* [Required work]
How many lines in the listing below contain the string "True"? Reply with the count alone.

* [Records supplied]
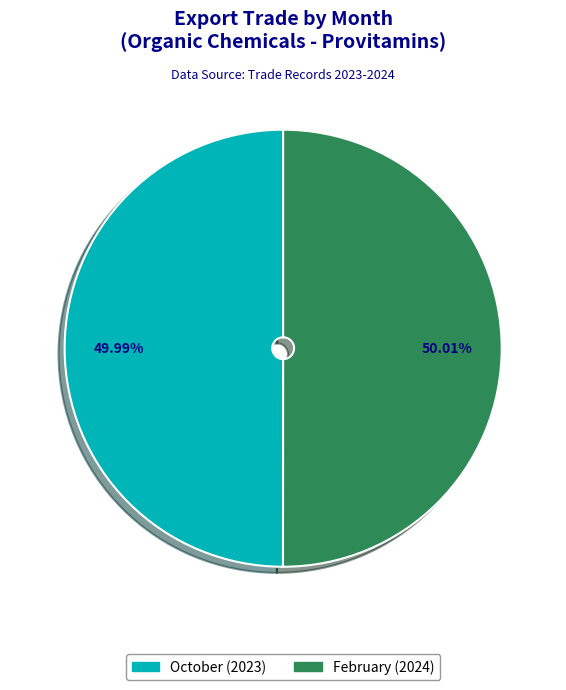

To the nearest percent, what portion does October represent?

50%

...

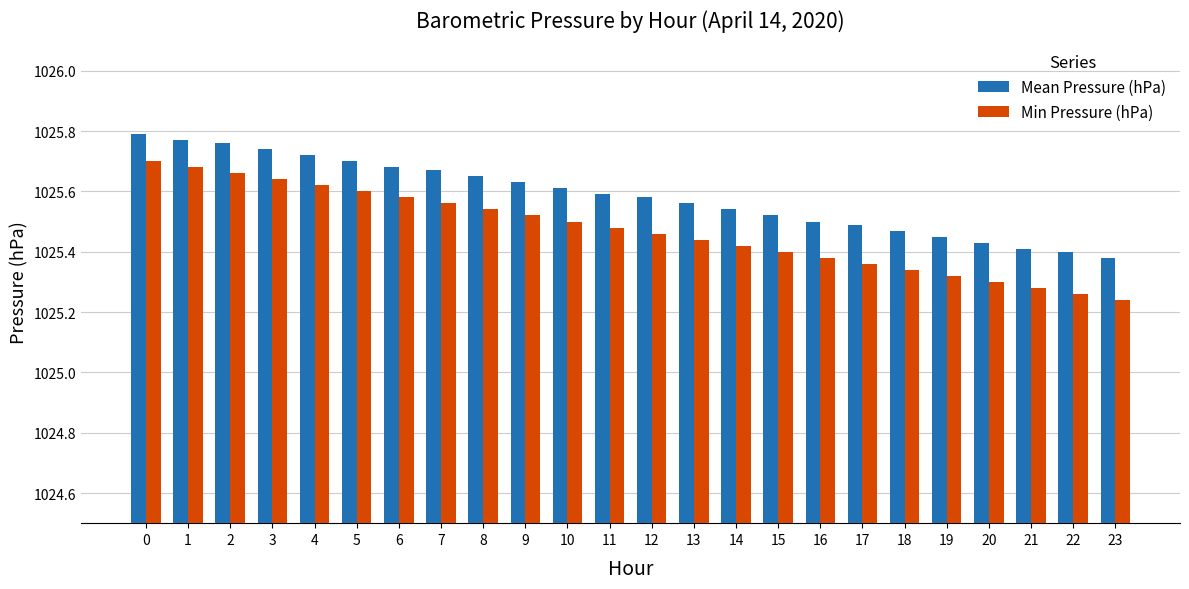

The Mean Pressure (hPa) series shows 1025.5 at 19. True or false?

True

...

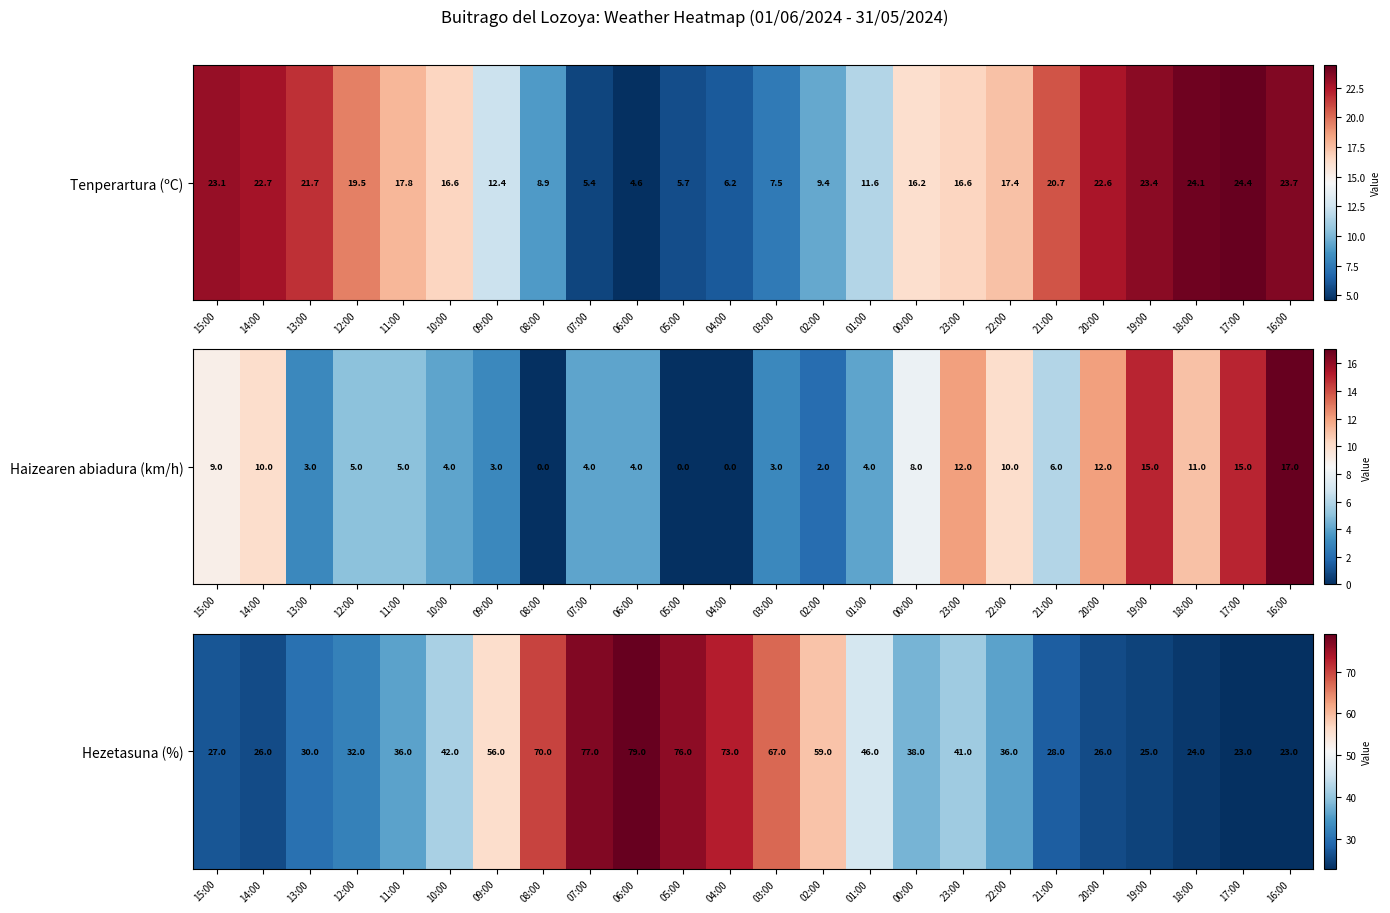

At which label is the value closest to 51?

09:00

* [Exercise response]
2